* **TEXT PROVIDED**

Segment Open

Well, the job offering a few weeks ago pulled it together for me. Another little slap. It made me stop and count my blessings again. At the same time I discovered the Lake Harriet Spiritual Community, a non-denominational, spirit seeking group of people. There are many beliefs reflected there and all are respected.

But what struck me most were the words I heard spoken Sunday that you are not alone. The concept taught in almost every religion that Spirit, God, Nature, is accessible to you always. I understood then that expand meant for me (at least at this moment in life) to expand inwardly, understand Spirit within myself.

And that is where I stand today. I am going to explore Spirit within my own heart and life. I have no idea where that will lead me. But I am more at peace now than I have been in many years. I somehow feel that I have finally put myself in a place that I can actually hear. So does the job at Wells Fargo mean I gave up on my quest. No. I view life differently than I did 5 years ago. And anyway, do any of us really have a choice to give up on our life journey? Eventually it will end, but even that we can't predict. Coming to peace with the twists and turns of our life is really the challenge, not trying to keep the road straight.

Segment Closed

* **SOURCE MATERIAL**
Segment Open

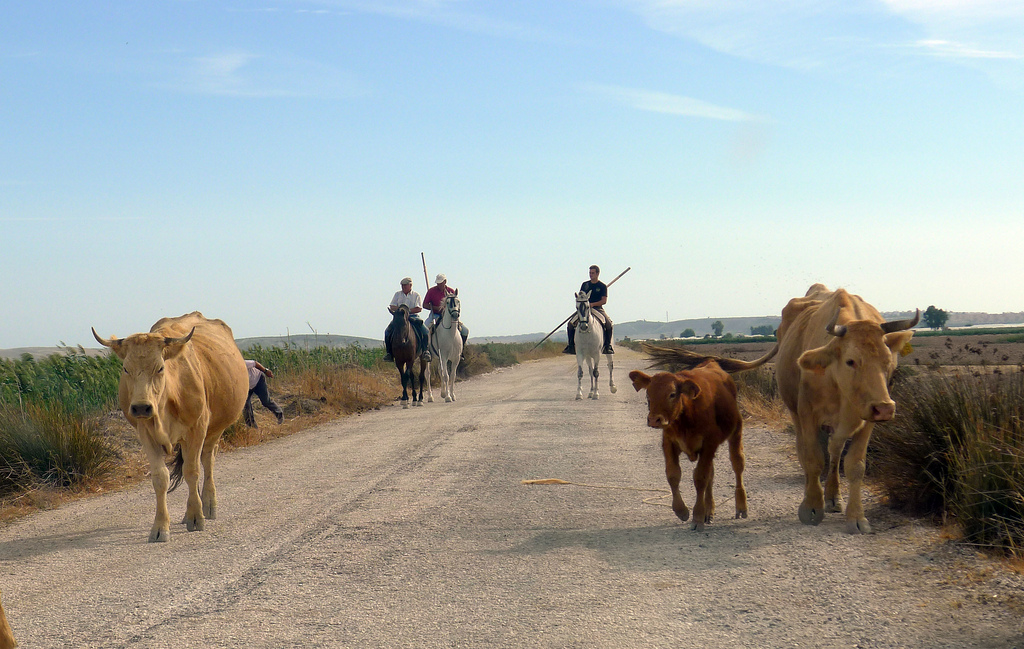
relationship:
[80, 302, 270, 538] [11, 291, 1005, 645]
cow walking on road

Segment Closed

* **TASKS**
**A)** Reproduce the part of the essay on finding inner peace that runs from "Well, the job" up to and including "all are respected.".
**B)** The essay on finding inner peace names a concept taught in almost every religion. List the names it gives for what that concept says is accessible to you always.

* **SOLUTIONS BY TASK**
**A)**
Well, the job offering a few weeks ago pulled it together for me. Another little slap. It made me stop and count my blessings again. At the same time I discovered the Lake Harriet Spiritual Community, a non-denominational, spirit seeking group of people. There are many beliefs reflected there and all are respected.

**B)** Spirit, God, Nature